§ REQUIRED WORK:
A. In the Corneliu Ion profile, extract the passage from "Corneliu Ion (born" to "at 598 points.".
B. Rewrite the paragraph of the Corneliu Ion profile that begins "Ion graduated from the Bucharest Academy" as a bulleted list, keeping its main facts.
C. Translate this sentence from the Corneliu Ion profile into Spanish: "In 1984 he served as the flag bearer for Romania at the opening ceremony."

Personal information
- Born: 27 June 1951 (age 75) Focșani, Romania
- Height: 182 cm (6 ft 0 in)
- Weight: 70 kg (154 lb)

Sport
- Sport: Pistol shooting
- Event(s): 25 meter rapid fire pistol 10 m air pistol
- Club: CSA Steaua București
- Coached by: Gheorghe Corbescu

Medal record
Representing Romania
Olympic Games
| Gold medal – first place | 1980 Moscow | Rapid 25 m ind. |
| Silver medal – second place | 1984 Los Angeles | Rapid 25 m ind. |
World Championships
| Silver medal – second place | 1974 Thun | Air 10 m ind. |
| Bronze medal – third place | 1974 Thun | Rapid 25 m team |
| Silver medal – second place | 1982 Caracas | Rapid 25 m team |

= Corneliu Ion =

Romanian sport shooter (born 1951)

Corneliu Ion (born 27 June 1951) is a Romanian retired shooter who specialized in the 25 meter rapid fire pistol event. He competed at the 1976, 1980, 1984 and 1988 Olympics and won a gold medal in 1980 and a silver in 1984, placing fifth in 1976. In 1984 he served as the flag bearer for Romania at the opening ceremony. In 1975 he set a team world record at 2370 points and in 1977 equaled the individual world record at 598 points.

Ion graduated from the Bucharest Academy of Economic Studies and from the International School of Shooting Trainers in Wiesbaden in 1989. He took up shooting in 1969 at CSA Steaua București and later worked as a coach there for 12 years, becoming head of the shooting section in 1989. His trainees include Iulian Raicea and Sorin Babii. In parallel, between 1990 and 2001 he served as president of the Romanian Shooting Federation. He was also a member of the Romanian Olympic Committee.

§ EXTRACTED INFORMATION:
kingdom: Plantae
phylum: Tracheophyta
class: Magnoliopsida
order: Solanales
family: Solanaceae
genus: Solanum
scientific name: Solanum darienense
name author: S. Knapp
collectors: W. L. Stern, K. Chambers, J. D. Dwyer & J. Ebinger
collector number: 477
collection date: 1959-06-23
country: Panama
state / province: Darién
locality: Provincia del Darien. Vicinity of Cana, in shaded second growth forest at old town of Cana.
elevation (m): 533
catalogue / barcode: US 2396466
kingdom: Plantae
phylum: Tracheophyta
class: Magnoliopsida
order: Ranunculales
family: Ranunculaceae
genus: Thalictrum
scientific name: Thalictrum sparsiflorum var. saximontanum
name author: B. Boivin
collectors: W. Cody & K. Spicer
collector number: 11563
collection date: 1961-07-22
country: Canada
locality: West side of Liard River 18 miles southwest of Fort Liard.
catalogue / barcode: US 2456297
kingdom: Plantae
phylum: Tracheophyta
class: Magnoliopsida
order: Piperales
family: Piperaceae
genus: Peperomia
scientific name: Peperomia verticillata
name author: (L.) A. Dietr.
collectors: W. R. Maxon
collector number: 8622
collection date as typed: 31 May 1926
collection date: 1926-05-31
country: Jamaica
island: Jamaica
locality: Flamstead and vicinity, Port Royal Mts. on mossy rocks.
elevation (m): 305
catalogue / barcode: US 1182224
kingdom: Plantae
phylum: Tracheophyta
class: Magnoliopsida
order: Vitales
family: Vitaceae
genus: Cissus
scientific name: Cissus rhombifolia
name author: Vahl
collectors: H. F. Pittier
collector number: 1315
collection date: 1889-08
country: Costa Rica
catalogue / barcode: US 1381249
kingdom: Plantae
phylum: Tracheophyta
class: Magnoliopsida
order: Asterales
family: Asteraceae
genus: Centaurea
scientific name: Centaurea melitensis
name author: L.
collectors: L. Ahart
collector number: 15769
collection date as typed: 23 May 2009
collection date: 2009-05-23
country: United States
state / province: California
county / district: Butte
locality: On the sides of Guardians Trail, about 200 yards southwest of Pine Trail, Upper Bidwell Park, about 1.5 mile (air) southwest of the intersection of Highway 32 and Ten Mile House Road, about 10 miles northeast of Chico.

§ RESULTS:
A.
Corneliu Ion (born 27 June 1951) is a Romanian retired shooter who specialized in the 25 meter rapid fire pistol event. He competed at the 1976, 1980, 1984 and 1988 Olympics and won a gold medal in 1980 and a silver in 1984, placing fifth in 1976. In 1984 he served as the flag bearer for Romania at the opening ceremony. In 1975 he set a team world record at 2370 points and in 1977 equaled the individual world record at 598 points.

B.
- Graduated from the Bucharest Academy of Economic Studies and from the International School of Shooting Trainers in Wiesbaden in 1989.
- Took up shooting in 1969 at CSA Steaua București.
- Later coached at CSA Steaua București for 12 years and became head of its shooting section in 1989.
- Trained athletes including Iulian Raicea and Sorin Babii.
- At the same time, served as president of the Romanian Shooting Federation from 1990 to 2001.
- Was a member of the Romanian Olympic Committee.

C. En 1984 fue el abanderado de Rumania en la ceremonia de apertura.